Whatever the detent is, that holds the Solo's slide-lock down until the magazine's follower hits it, has become too weak.
It may be that there's still sticky anti-rust grease in the detent's hole or notch.
It may be that the detent's spring fell out, so it isn't functioning.
Something like that, anyway.

As each round is fired, its recoil is moving the slide-lock lever upward, and it catches the slide.
Look for too much "wiggle" or looseness in the movement of the slide-lock lever. Trace the reason for that, and correct it.


----------



## rex

Put a loaded mag in it and look straight down noticing how close the bullet and slide lock are,if it looks close look for skidmarks on the edge of the SS's tab that the follower engages.I can see the 147s but wouldn't really expect it out of a 115.It's Steve's or this most likely


----------



## DepOne

Thanks for the responses guys! I found the problem though. Hey, I'm a guy and I don't need no stinking instruction manual, right?
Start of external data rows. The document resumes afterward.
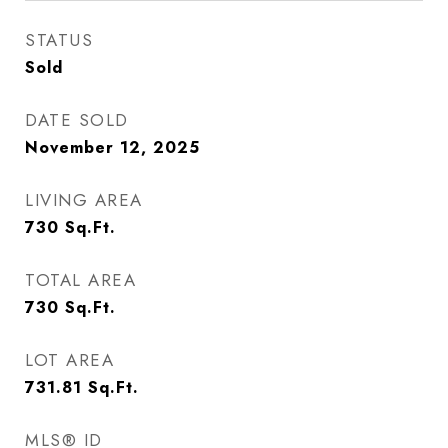
STATUS
Sold
DATE SOLD
November 12, 2025
LIVING AREA
730
Sq.Ft.
TOTAL AREA
730
Sq.Ft.
LOT AREA
731.81
Sq.Ft.
MLS® ID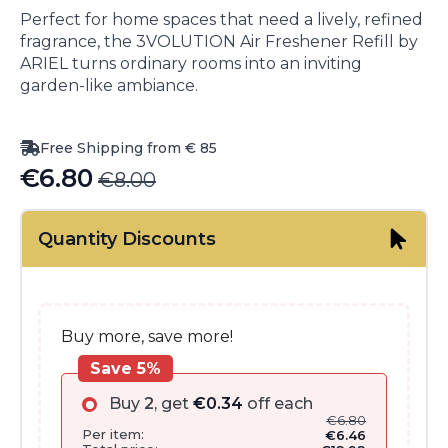
Perfect for home spaces that need a lively, refined
fragrance, the 3VOLUTION Air Freshener Refill by
ARIEL turns ordinary rooms into an inviting
garden-like ambiance.
Free Shipping from € 85
€
6.80
€
8.00
Original
Current
price
price
Quantity Discounts
was:
is:
€8.00.
€6.80.
Buy more, save more!
Save 5%
Buy
2
, get
€
0.34
off each
€
6.80
Per item:
€
6.46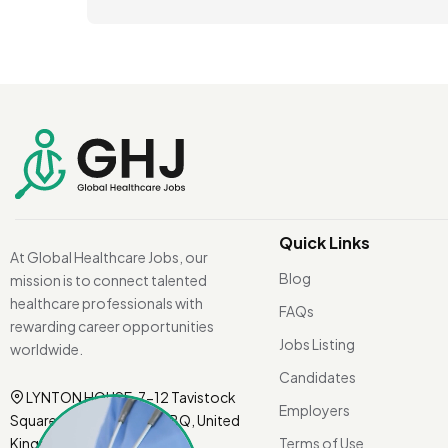
Quick Links
At Global Healthcare Jobs, our
Blog
mission is to connect talented
healthcare professionals with
FAQs
rewarding career opportunities
Jobs Listing
worldwide.
Candidates
LYNTON HOUSE, 7-12 Tavistock
Employers
Square, London WC1H 9BQ, United
Kingdom.
Terms of Use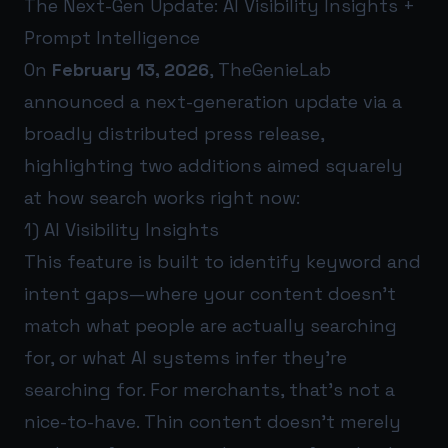
The Next-Gen Update: AI Visibility Insights +
Prompt Intelligence
On
February 13, 2026
, TheGenieLab
announced a next-generation update via a
broadly distributed press release,
highlighting two additions aimed squarely
at how search works right now:
1) AI Visibility Insights
This feature is built to identify keyword and
intent gaps—where your content doesn’t
match what people are actually searching
for, or what AI systems infer they’re
searching for. For merchants, that’s not a
nice-to-have. Thin content doesn’t merely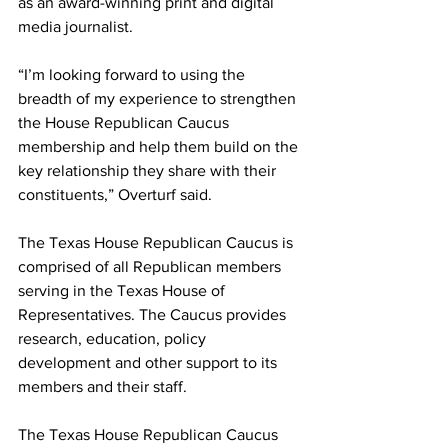
as an award-winning print and digital 
media journalist. 
“I’m looking forward to using the 
breadth of my experience to strengthen 
the House Republican Caucus 
membership and help them build on the 
key relationship they share with their 
constituents,” Overturf said. 
The Texas House Republican Caucus is 
comprised of all Republican members 
serving in the Texas House of 
Representatives. The Caucus provides 
research, education, policy 
development and other support to its 
members and their staff. 
The Texas House Republican Caucus 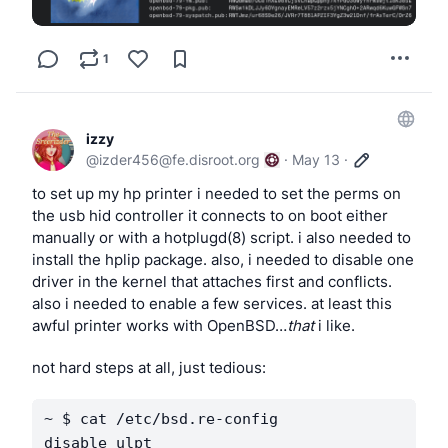
could drop in to your 
 file. written in ksh, 
Xsetup_0
1
should work in OpenBSD’s ksh and NetBSD’s ksh.
izzy
@
izder456@fe.disroot.org
·
May 13
·
to set up my hp printer i needed to set the perms on 
the usb hid controller it connects to on boot either 
manually or with a hotplugd(8) script. i also needed to 
install the hplip package. also, i needed to disable one 
driver in the kernel that attaches first and conflicts. 
also i needed to enable a few services. at least this 
awful printer works with OpenBSD…
that
 i like.
not hard steps at all, just tedious:
~ $ cat /etc/bsd.re-config           

disable ulpt
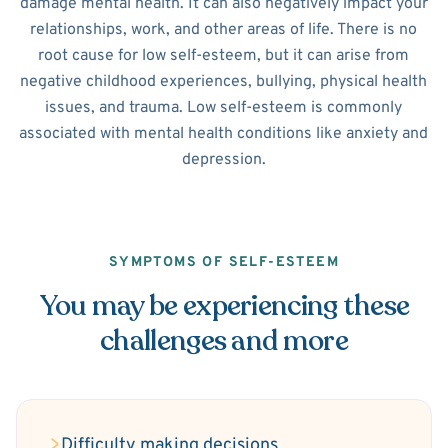
damage mental health. It can also negatively impact your
relationships, work, and other areas of life. There is no
root cause for low self-esteem, but it can arise from
negative childhood experiences, bullying, physical health
issues, and trauma. Low self-esteem is commonly
associated with mental health conditions like anxiety and
depression.
SYMPTOMS OF SELF-ESTEEM
You may be experiencing these
challenges and more
Difficulty making decisions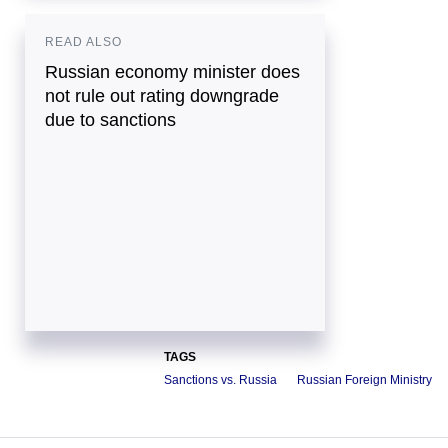
READ ALSO
Russian economy minister does
not rule out rating downgrade
due to sanctions
TAGS
Sanctions vs. Russia
Russian Foreign Ministry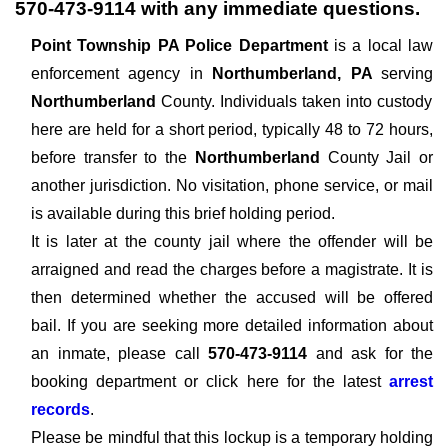
570-473-9114
with any immediate questions.
Point Township PA Police Department
is a local law
enforcement agency in
Northumberland, PA
serving
Northumberland
County. Individuals taken into custody
here are held for a short period, typically 48 to 72 hours,
before transfer to the
Northumberland
County Jail or
another jurisdiction. No visitation, phone service, or mail
is available during this brief holding period.
It is later at the county jail where the offender will be
arraigned and read the charges before a magistrate. It is
then determined whether the accused will be offered
bail. If you are seeking more detailed information about
an inmate, please call
570-473-9114
and ask for the
booking department or click here for the latest
arrest
records
.
Please be mindful that this lockup is a temporary holding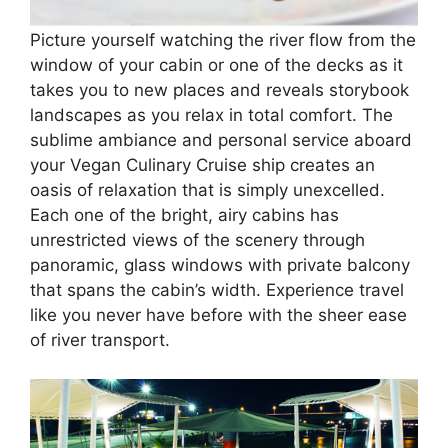
Picture yourself watching the river flow from the
window of your cabin or one of the decks as it
takes you to new places and reveals storybook
landscapes as you relax in total comfort. The
sublime ambiance and personal service aboard
your Vegan Culinary Cruise ship creates an
oasis of relaxation that is simply unexcelled.
Each one of the bright, airy cabins has
unrestricted views of the scenery through
panoramic, glass windows with private balcony
that spans the cabin’s width. Experience travel
like you never have before with the sheer ease
of river transport.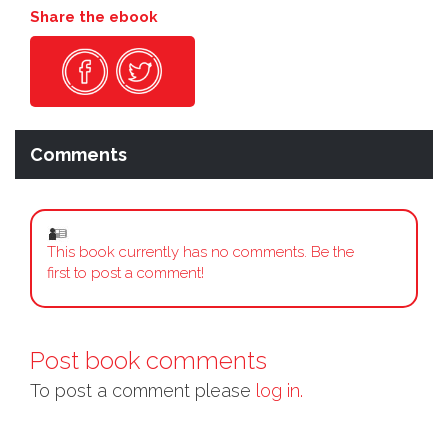
Share the ebook
Comments
This book currently has no comments. Be the
first to post a comment!
Post book comments
To post a comment please
log in.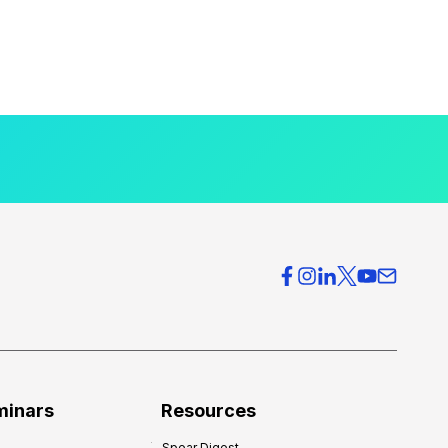
minars
Resources
Spear Digest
Wrong! The slide stop has to be installed pointing down and then pushed up into place going under a little spring or the slide locks back every time. Being and old 1911A1 guy, I just pushed it straight in, not engaging the little spring. I'm embarassed to say, but have to give credit to Kimber, this procedure is printed in RED in the manual.

Duh!


----------



## srb

If you watch the video on the Kimber web site, it goes into detail about exactly what you are talking about. The slide stop has to catch the spring or it will lock every time. Enjou you Solo I have been waiting 14 months.


----------



## DepOne

Thanks, it running like the well designed machine it is once it got over operator error. Where are you? There are 2 shops here that have all the Solos you want.


----------



## srb

I am in the Boca Raton area where are the two shops


----------



## DepOne

Probably a 3 or 4 hour drive, minimum. Florida Gun Exchange has some in Holly Hill and does business on the internet. The othher, and probably best price, is Shooters Supply in Jacksonville. I think they sell over the phone also.

Florida Gun Exchange

Shooters Firearms and Gun Accessories


----------



## srb

Thanks i'll call


----------



## halfmoonclip

New here, so hello to all.
What kind of prices are these shops offering? Locally they run the gamut of $599 to $799. I snagged mine from a shop asking the higher amount, but they gave me a decent trade so it was a moot point.
Great little gun; mine had fed everything including snakeshot.
Moon


----------